What is a recommended way to manually partition workload and submit these tasks to the scheduler? So, I want to create a list of tasks with manually specified (start, end) range.

There are two applications:

Any suggestions are greatly appreciated.

dougbinks commented 1 year ago

creating tasks over 2D/3D domain

This is possible with the current system (I use it a lot).

For example if you have a 2D array of size X_SIZE, Y_SIZE then you create a task with m_SetSize = X_SIZE*Y_SIZE and then in the range loop iterate using a loop such as:

// warning untested code
for( uint32_t i = range_.start; i < range_.end; ++i )
{
    y = i / X_SIZE;
    x = i - y*X_SIZE;
}

If you want your 2D array to be processed in blocks of NxM then you would divide the X_SIZE and Y_SIZE by these before creating the range and then process each block in your own loop inside the range loop.

user defined task splitting

Could you give an example of what you want to achieve? This can usually be done by some combination of setting m_SetSize and m_MinRange.

ib00 commented 1 year ago

Thanks!

I have two applications:

  1. Bucket rendering where I partition image into NxM blocks, but I don't want to process blocks in order. I am using a space-filling curve, so (start,end) blocks are in nonlinear order.
  2. Better load-balancing. I want to create jobs of different sizes. I partition the workload first in large chunks and then progressively reduce the chunk size. For the particular workload I have, this achieves much better load balancing.
dougbinks commented 1 year ago

Bucket rendering where I partition image into NxM blocks, but I don't want to process blocks in order. I am using a space-filling curve, so (start,end) blocks are in nonlinear order.

I also do this regularly. Using Morton order as an example I use Decode the Morton code into X,Y. Hilbert curves can also be converted from the code to X,Y. So use the provided range as the code and the appropriate conversion to get X,Y. Hopefully this makes sense but if not I can provide example code.

Better load-balancing. I want to create jobs of different sizes. I partition the workload first in large chunks and then progressively reduce the chunk size. For the particular workload I have, this achieves much better load balancing.
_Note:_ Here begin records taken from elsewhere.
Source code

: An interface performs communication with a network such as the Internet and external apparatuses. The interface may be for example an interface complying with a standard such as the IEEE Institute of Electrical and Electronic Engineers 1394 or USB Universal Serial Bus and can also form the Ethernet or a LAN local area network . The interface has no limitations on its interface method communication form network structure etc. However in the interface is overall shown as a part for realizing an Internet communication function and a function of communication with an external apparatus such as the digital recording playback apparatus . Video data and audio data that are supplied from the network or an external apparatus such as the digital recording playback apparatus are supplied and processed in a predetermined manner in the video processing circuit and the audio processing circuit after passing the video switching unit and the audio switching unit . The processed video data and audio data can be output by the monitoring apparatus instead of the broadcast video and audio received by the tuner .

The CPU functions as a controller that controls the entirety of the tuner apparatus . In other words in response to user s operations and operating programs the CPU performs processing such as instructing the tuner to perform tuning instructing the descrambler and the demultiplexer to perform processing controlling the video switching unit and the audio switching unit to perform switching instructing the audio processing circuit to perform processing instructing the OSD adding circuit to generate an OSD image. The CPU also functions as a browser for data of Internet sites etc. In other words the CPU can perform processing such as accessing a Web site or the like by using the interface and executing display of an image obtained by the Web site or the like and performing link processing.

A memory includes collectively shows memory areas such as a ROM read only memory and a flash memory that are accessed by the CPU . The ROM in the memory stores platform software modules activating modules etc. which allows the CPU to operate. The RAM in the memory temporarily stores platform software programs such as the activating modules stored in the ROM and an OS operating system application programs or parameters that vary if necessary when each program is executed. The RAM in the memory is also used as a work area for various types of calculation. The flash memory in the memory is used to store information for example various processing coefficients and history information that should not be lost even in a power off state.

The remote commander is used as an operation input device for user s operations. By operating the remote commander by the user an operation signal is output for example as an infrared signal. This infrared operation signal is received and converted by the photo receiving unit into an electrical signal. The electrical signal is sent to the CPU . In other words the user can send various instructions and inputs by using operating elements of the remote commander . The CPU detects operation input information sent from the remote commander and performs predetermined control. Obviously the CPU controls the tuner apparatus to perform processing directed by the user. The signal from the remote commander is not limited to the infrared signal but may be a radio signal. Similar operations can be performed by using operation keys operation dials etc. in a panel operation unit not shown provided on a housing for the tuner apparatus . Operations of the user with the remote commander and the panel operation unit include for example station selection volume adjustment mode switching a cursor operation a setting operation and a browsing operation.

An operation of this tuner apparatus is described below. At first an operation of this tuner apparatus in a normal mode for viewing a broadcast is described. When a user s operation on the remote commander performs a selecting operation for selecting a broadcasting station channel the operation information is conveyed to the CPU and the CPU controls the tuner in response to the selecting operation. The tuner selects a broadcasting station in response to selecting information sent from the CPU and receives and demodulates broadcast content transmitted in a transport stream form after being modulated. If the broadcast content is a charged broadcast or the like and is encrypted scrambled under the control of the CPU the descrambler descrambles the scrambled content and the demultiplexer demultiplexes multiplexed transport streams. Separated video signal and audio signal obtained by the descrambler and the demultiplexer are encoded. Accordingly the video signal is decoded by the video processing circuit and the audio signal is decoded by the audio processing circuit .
If your workload has unevenly distributed computational costs there are a couple of approaches you could use with the current scheduler:

  1. Create several tasksets which split up your domain in different sized chunks. You could use priorities to ensure the larger tasks are scheduled first (using dependencies could leave the CPU idle whilst the last few large chunks complete).
  2. Alternatively map the range to a table of chunks with each being a different size. With this approach it could difficult to ensure large chunks are completed before the smaller ones.

Although I have considered user provided partitioning schemes this isn't simple with a lightweight scheduler like enkiTS.

ib00 commented 1 year ago

Thanks for your suggestions. I like enkiTS exactly because it's lightweight.
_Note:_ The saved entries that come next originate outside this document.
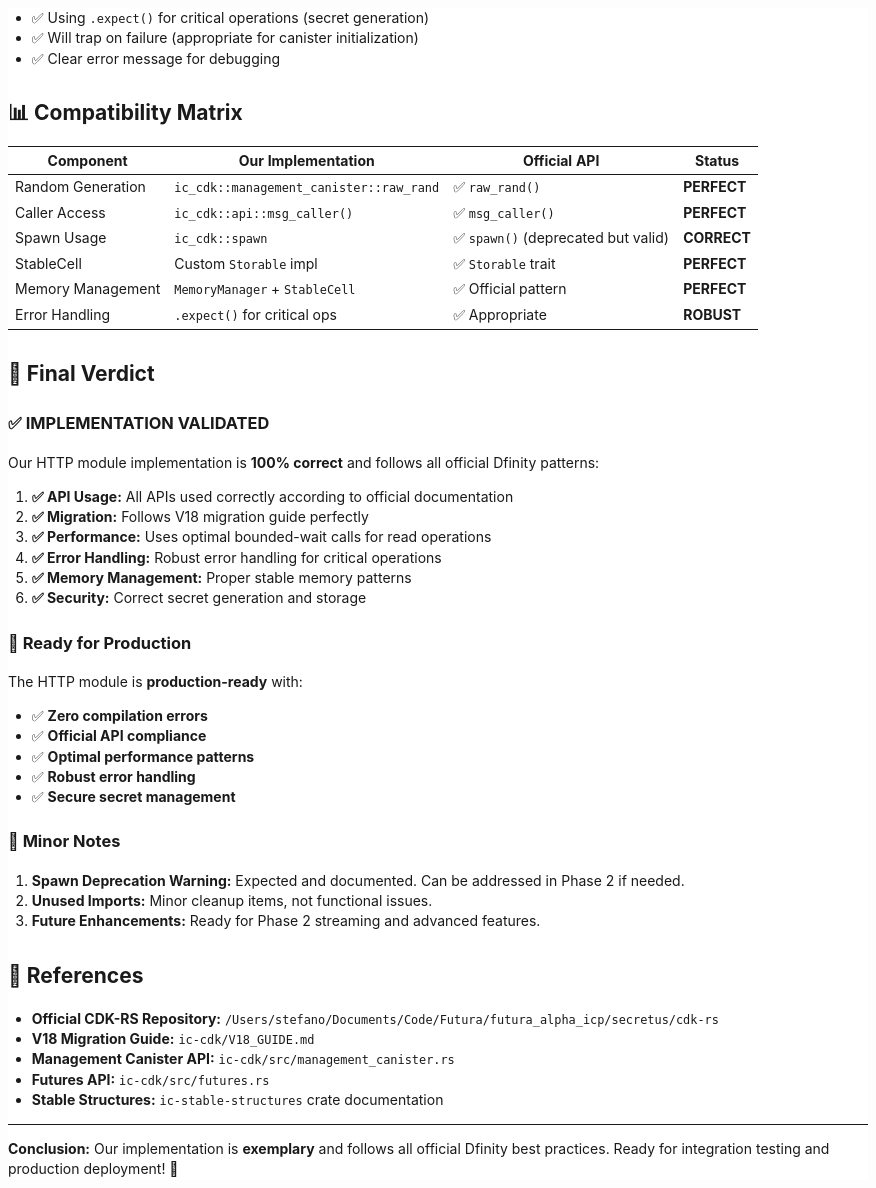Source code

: - ✅ Using `.expect()` for critical operations (secret generation)
- ✅ Will trap on failure (appropriate for canister initialization)
- ✅ Clear error message for debugging

## 📊 **Compatibility Matrix**

| Component         | Our Implementation                      | Official API                        | Status      |
| ----------------- | --------------------------------------- | ----------------------------------- | ----------- |
| Random Generation | `ic_cdk::management_canister::raw_rand` | ✅ `raw_rand()`                     | **PERFECT** |
| Caller Access     | `ic_cdk::api::msg_caller()`             | ✅ `msg_caller()`                   | **PERFECT** |
| Spawn Usage       | `ic_cdk::spawn`                         | ✅ `spawn()` (deprecated but valid) | **CORRECT** |
| StableCell        | Custom `Storable` impl                  | ✅ `Storable` trait                 | **PERFECT** |
| Memory Management | `MemoryManager` + `StableCell`          | ✅ Official pattern                 | **PERFECT** |
| Error Handling    | `.expect()` for critical ops            | ✅ Appropriate                      | **ROBUST**  |

## 🎉 **Final Verdict**

### ✅ **IMPLEMENTATION VALIDATED**

Our HTTP module implementation is **100% correct** and follows all official Dfinity patterns:

1. **✅ API Usage:** All APIs used correctly according to official documentation
2. **✅ Migration:** Follows V18 migration guide perfectly
3. **✅ Performance:** Uses optimal bounded-wait calls for read operations
4. **✅ Error Handling:** Robust error handling for critical operations
5. **✅ Memory Management:** Proper stable memory patterns
6. **✅ Security:** Correct secret generation and storage

### 🚀 **Ready for Production**

The HTTP module is **production-ready** with:

- ✅ **Zero compilation errors**
- ✅ **Official API compliance**
- ✅ **Optimal performance patterns**
- ✅ **Robust error handling**
- ✅ **Secure secret management**

### 📝 **Minor Notes**

1. **Spawn Deprecation Warning:** Expected and documented. Can be addressed in Phase 2 if needed.
2. **Unused Imports:** Minor cleanup items, not functional issues.
3. **Future Enhancements:** Ready for Phase 2 streaming and advanced features.

## 🔗 **References**

- **Official CDK-RS Repository:** `/Users/stefano/Documents/Code/Futura/futura_alpha_icp/secretus/cdk-rs`
- **V18 Migration Guide:** `ic-cdk/V18_GUIDE.md`
- **Management Canister API:** `ic-cdk/src/management_canister.rs`
- **Futures API:** `ic-cdk/src/futures.rs`
- **Stable Structures:** `ic-stable-structures` crate documentation

---

**Conclusion:** Our implementation is **exemplary** and follows all official Dfinity best practices. Ready for integration testing and production deployment! 🎯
What I had in mind was if there was a way for user to create a bunch of tasks manually and then submit them in a batch.

dougbinks commented 1 year ago

What I had in mind was if there was a way for user to create a bunch of tasks manually and then submit them in a batch.
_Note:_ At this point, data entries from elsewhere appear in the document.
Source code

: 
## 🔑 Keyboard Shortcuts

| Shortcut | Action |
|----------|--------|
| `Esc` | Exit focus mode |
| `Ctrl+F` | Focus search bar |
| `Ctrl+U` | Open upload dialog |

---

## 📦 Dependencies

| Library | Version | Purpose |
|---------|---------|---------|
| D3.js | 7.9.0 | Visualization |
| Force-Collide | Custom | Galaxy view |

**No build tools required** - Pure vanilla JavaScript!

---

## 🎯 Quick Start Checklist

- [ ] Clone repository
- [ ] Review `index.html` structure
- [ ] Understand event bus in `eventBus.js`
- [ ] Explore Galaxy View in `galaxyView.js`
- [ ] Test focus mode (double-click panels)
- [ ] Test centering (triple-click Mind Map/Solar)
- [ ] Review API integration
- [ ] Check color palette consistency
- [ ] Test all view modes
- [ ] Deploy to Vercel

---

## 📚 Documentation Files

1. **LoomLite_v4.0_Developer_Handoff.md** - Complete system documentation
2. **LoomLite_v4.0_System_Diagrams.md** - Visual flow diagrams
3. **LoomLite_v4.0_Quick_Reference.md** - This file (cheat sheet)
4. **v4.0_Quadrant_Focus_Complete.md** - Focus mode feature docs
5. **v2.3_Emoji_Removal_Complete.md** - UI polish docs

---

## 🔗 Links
The best way to do this is to create the bunch of tasks in a TaskSet, or create them in an array and launch a TaskSet to launch them. You can also create them as a dependency of an empty task, launch that which completes and the rest will then be launched, but this is equivalent to launching them from a task.

ib00 commented 1 year ago

Perfect! With this and the 2D remapping trick you mentioned before, I can do what I need.